__Task objective__: Update the lines below by replacing "True or false?" with "Yes or no?" wherever it appears, leaving everything else unchanged, and omit the pictures from your answer.
*** Records for the exercise ***
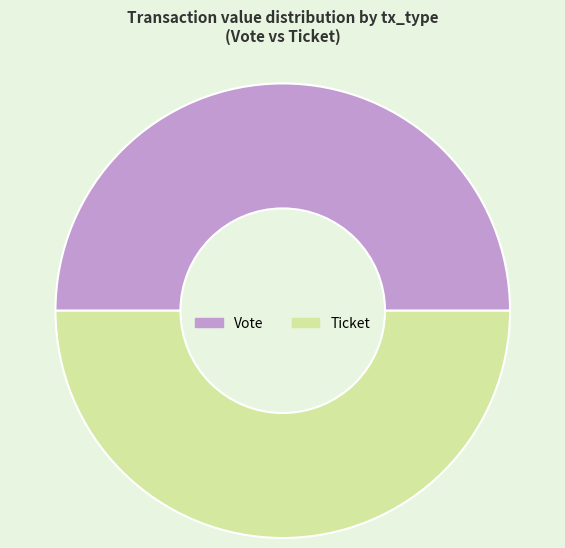

Do Ticket and Vote together represent more than half of the pie?

Yes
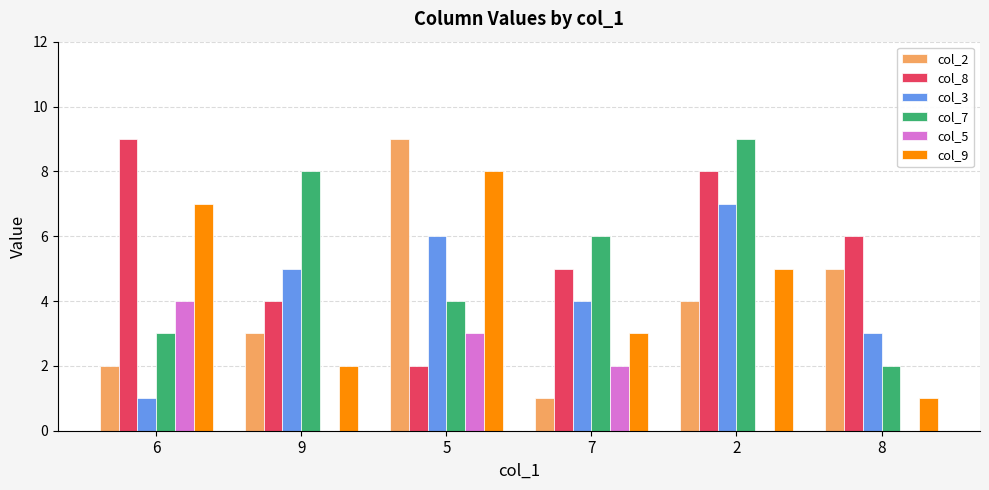

At which category is the sum across all series the highest?

2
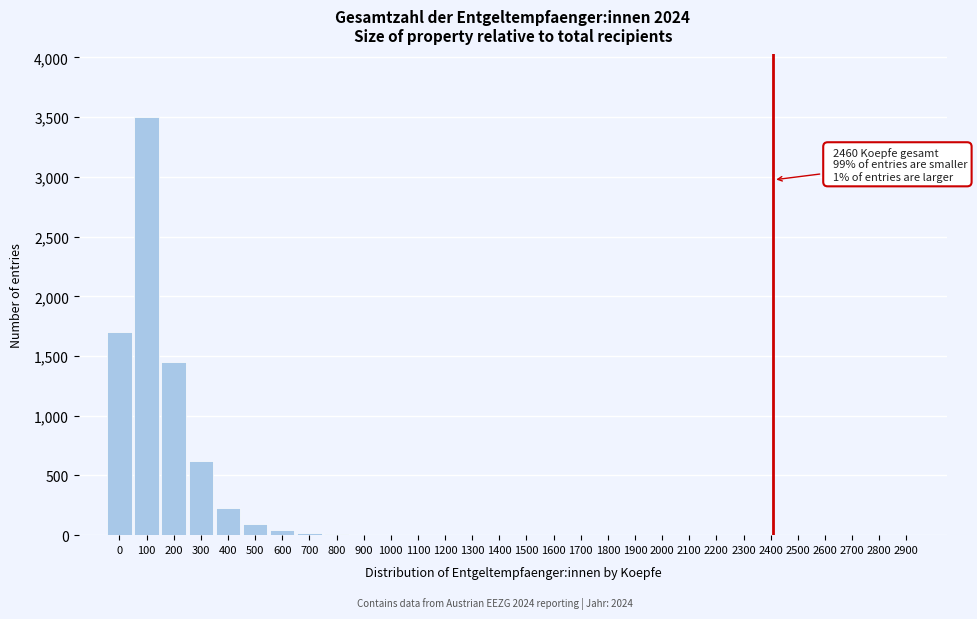

Between 300 and 2300, which is larger?

300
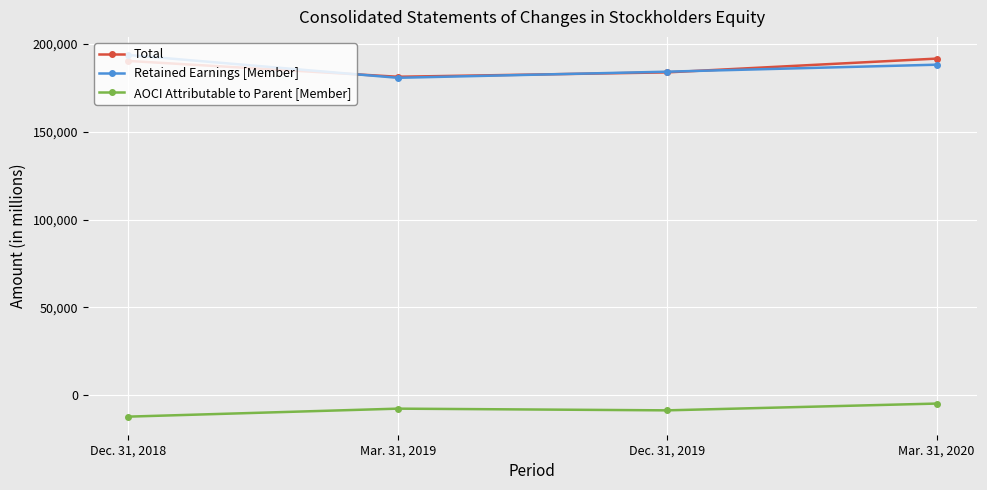

Is it true that Total equals 181228 at Mar. 31, 2019?

True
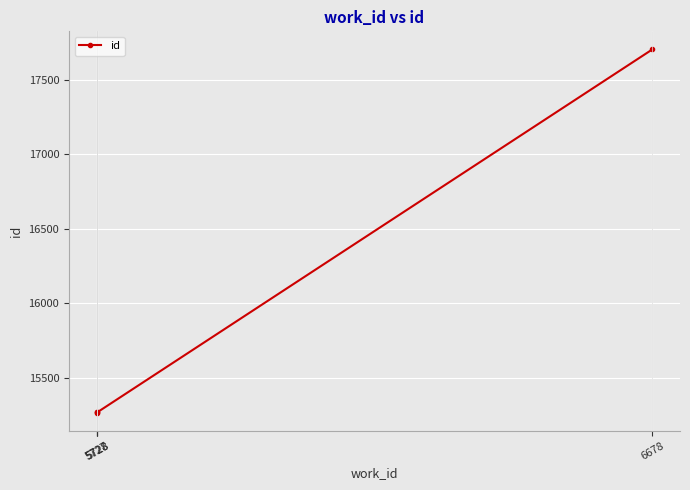

How many distinct data groups are displayed?

1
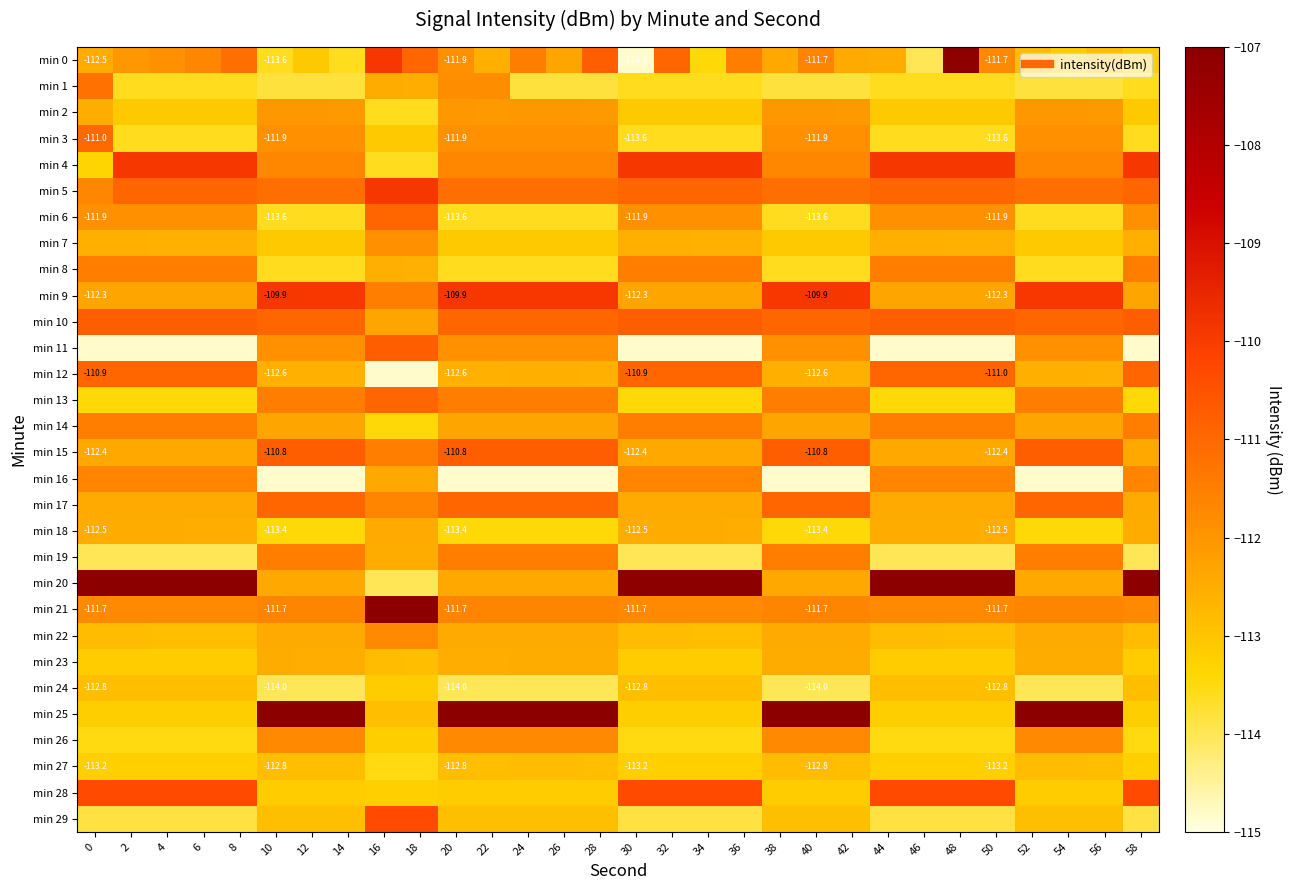

What is the sum of all min 28 values?

-3355.5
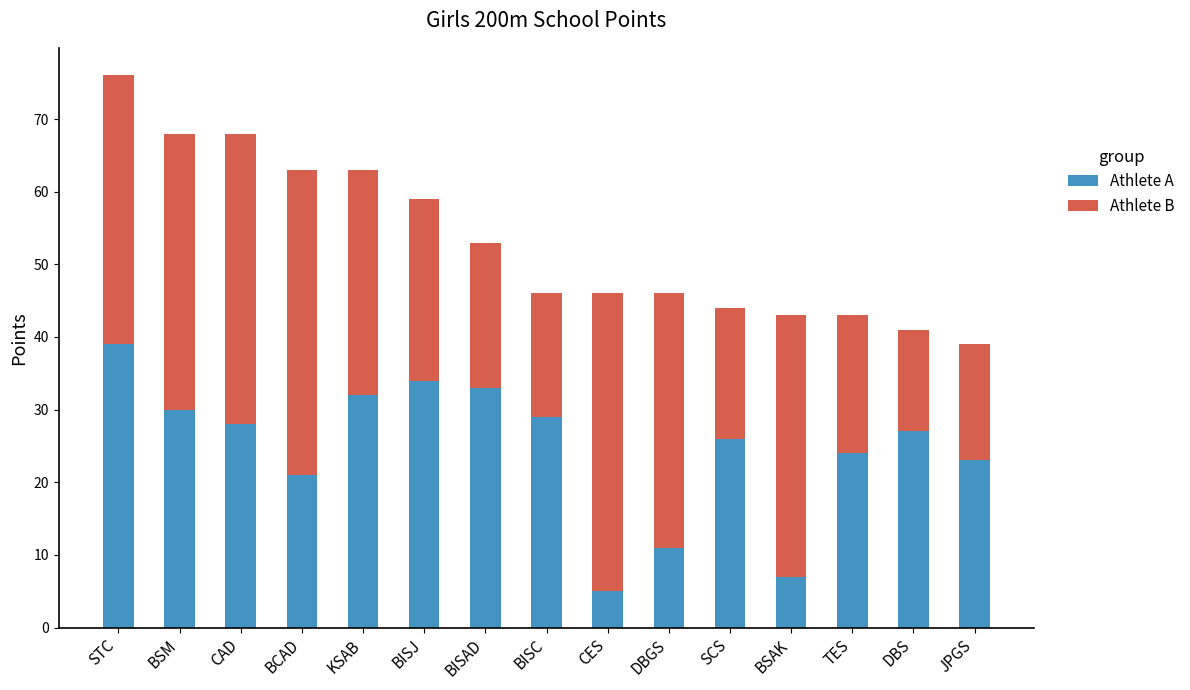

The Athlete A series shows 31 at BCAD. True or false?

False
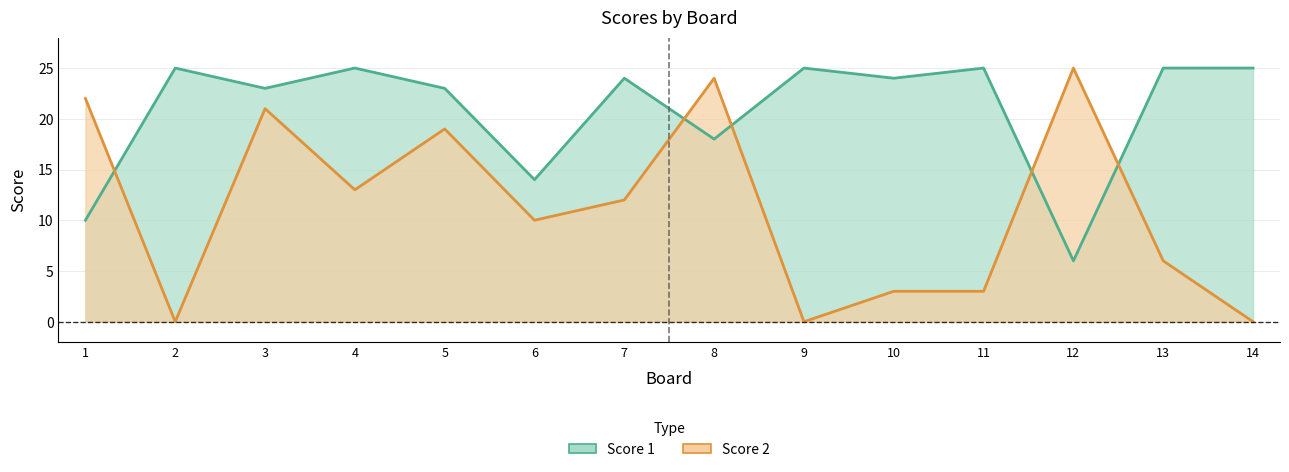

The Score 2 series shows 17 at 7. True or false?

False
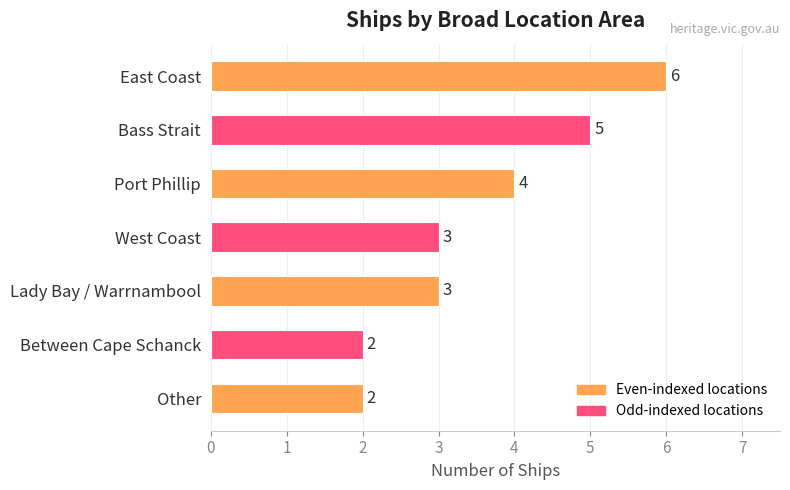

What is the change in value from East Coast to Other?

-4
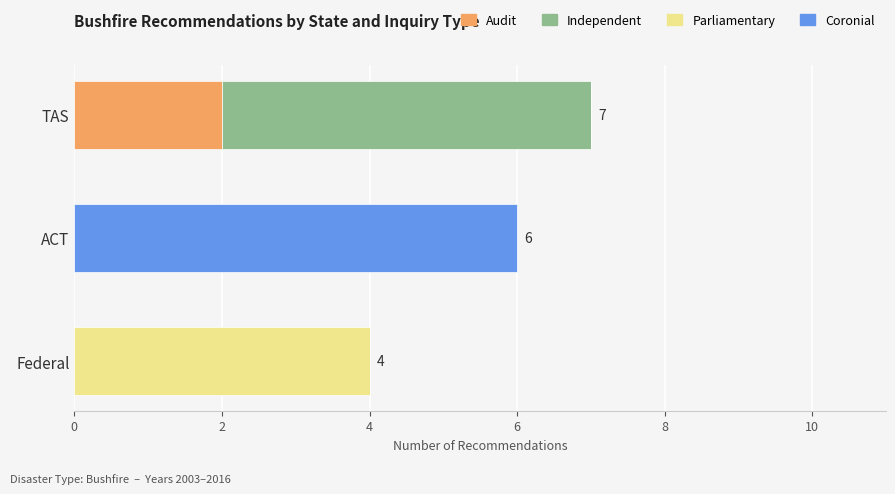

The Audit series shows 0 at ACT. True or false?

True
***
__Answer space__:
Do Ticket and Vote together represent more than half of the pie?

Yes

At which category is the sum across all series the highest?

2

Between 300 and 2300, which is larger?

300

Is it true that Total equals 181228 at Mar. 31, 2019?

True

How many distinct data groups are displayed?

1

What is the sum of all min 28 values?

-3355.5

The Athlete A series shows 31 at BCAD. Yes or no?

False

The Score 2 series shows 17 at 7. Yes or no?

False

What is the change in value from East Coast to Other?

-4

The Audit series shows 0 at ACT. Yes or no?

True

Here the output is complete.